- [Directions]: Write out, word for word, every line in the data below from the one containing "13: (663, 698)" to the one containing "32: (633, 739)", both of them included.

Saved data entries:
Start of Block
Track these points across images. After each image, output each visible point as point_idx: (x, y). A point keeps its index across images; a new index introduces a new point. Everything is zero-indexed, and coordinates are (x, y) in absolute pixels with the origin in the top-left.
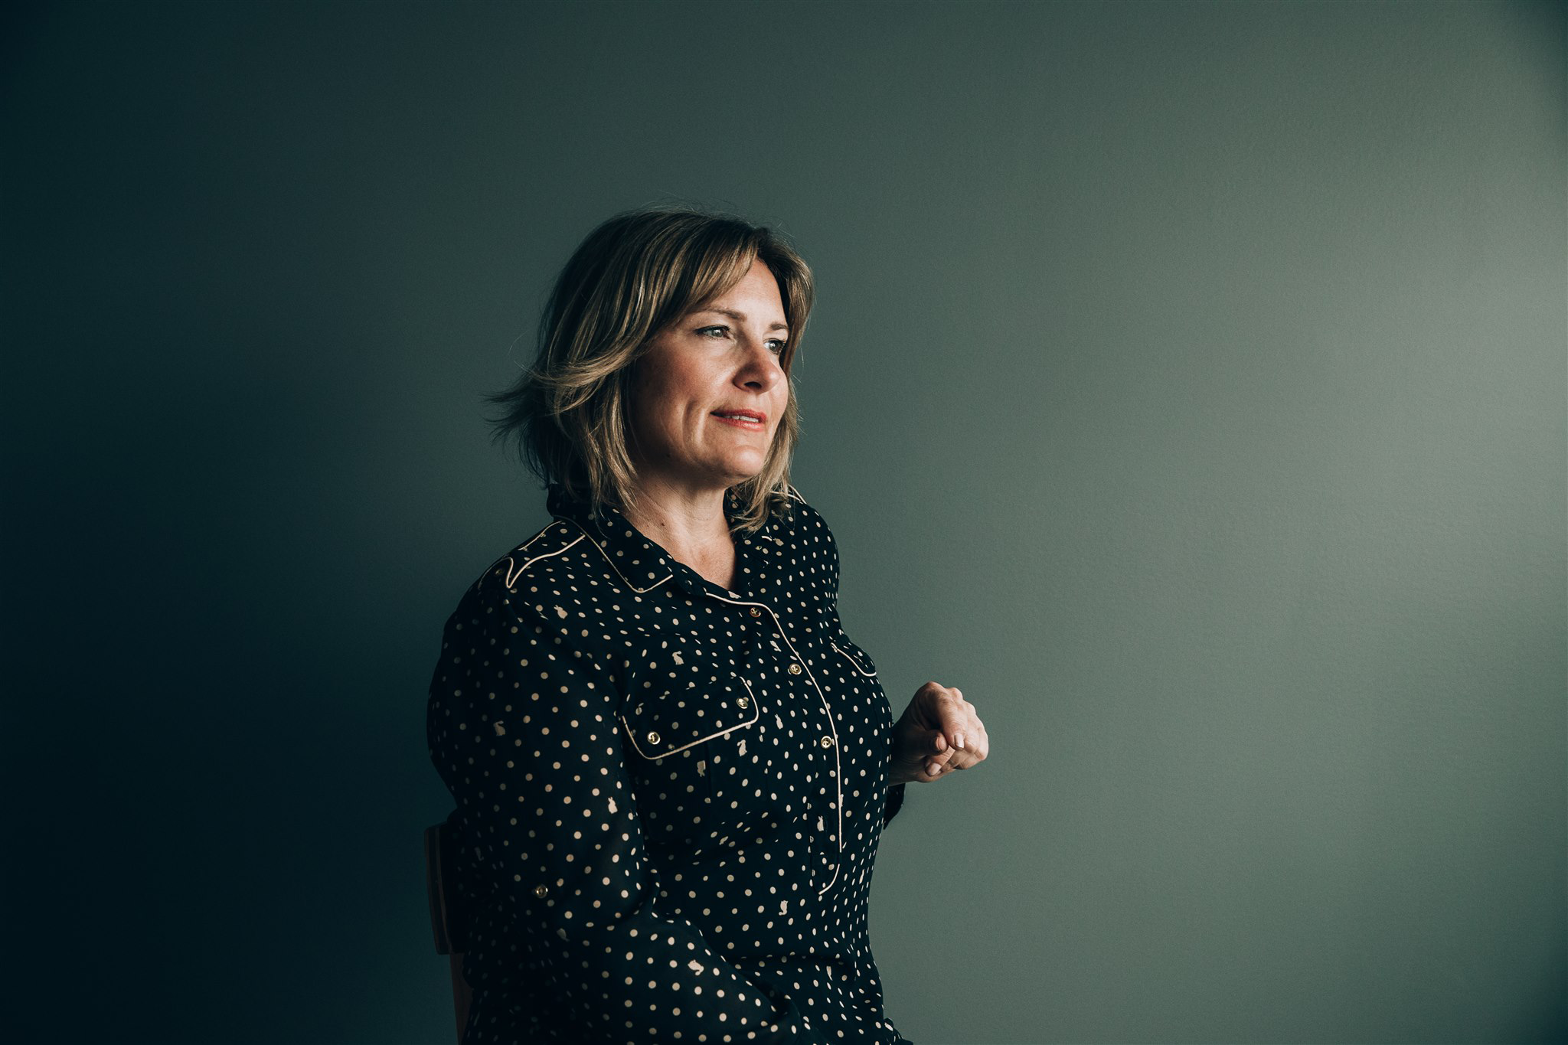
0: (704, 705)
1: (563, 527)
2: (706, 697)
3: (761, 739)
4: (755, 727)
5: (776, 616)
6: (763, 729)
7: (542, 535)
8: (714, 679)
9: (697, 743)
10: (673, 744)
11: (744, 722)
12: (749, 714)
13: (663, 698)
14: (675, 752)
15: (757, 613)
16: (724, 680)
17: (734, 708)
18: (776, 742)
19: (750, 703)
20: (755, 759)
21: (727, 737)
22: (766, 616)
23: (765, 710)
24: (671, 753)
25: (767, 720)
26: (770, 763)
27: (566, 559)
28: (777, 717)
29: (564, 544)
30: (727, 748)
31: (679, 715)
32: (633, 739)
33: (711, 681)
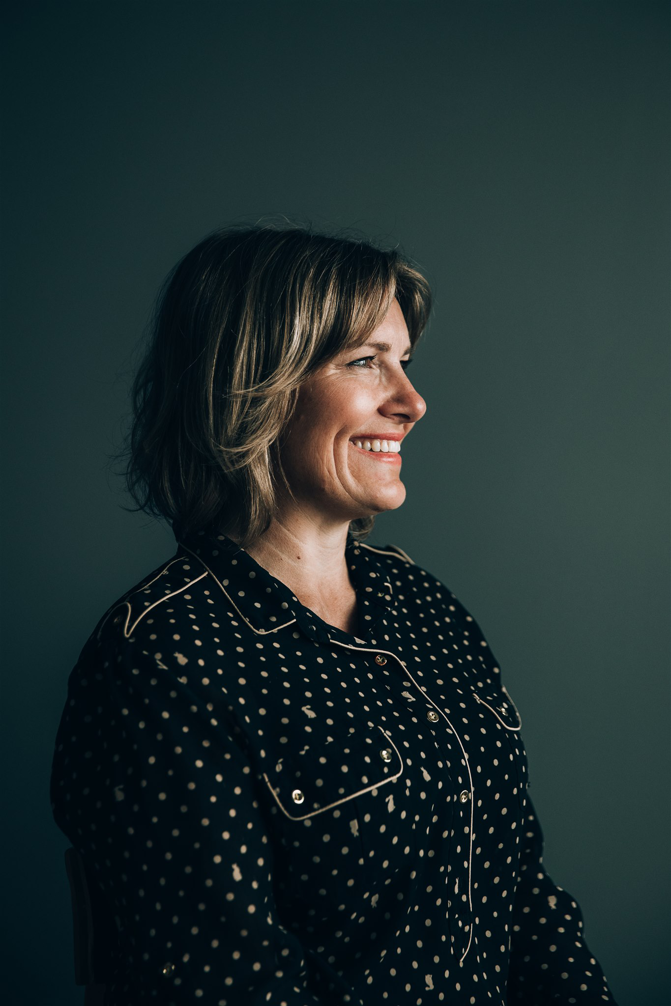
0: (346, 760)
1: (187, 563)
2: (347, 751)
3: (408, 793)
4: (401, 780)
5: (403, 664)
6: (408, 783)
7: (165, 572)
8: (352, 731)
9: (344, 800)
10: (318, 802)
11: (390, 776)
12: (394, 770)
13: (303, 753)
14: (320, 811)
15: (383, 661)
16: (363, 731)
17: (378, 761)
18: (423, 795)
19: (393, 755)
20: (403, 815)
21: (375, 793)
22: (392, 663)
23: (409, 762)
24: (317, 813)
25: (413, 773)
26: (417, 818)
27: (188, 597)
28: (422, 769)
29: (187, 580)
30: (375, 804)
31: (321, 771)
32: (277, 798)
33: (350, 733)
End of Block
- [Task output]:
13: (663, 698)
14: (675, 752)
15: (757, 613)
16: (724, 680)
17: (734, 708)
18: (776, 742)
19: (750, 703)
20: (755, 759)
21: (727, 737)
22: (766, 616)
23: (765, 710)
24: (671, 753)
25: (767, 720)
26: (770, 763)
27: (566, 559)
28: (777, 717)
29: (564, 544)
30: (727, 748)
31: (679, 715)
32: (633, 739)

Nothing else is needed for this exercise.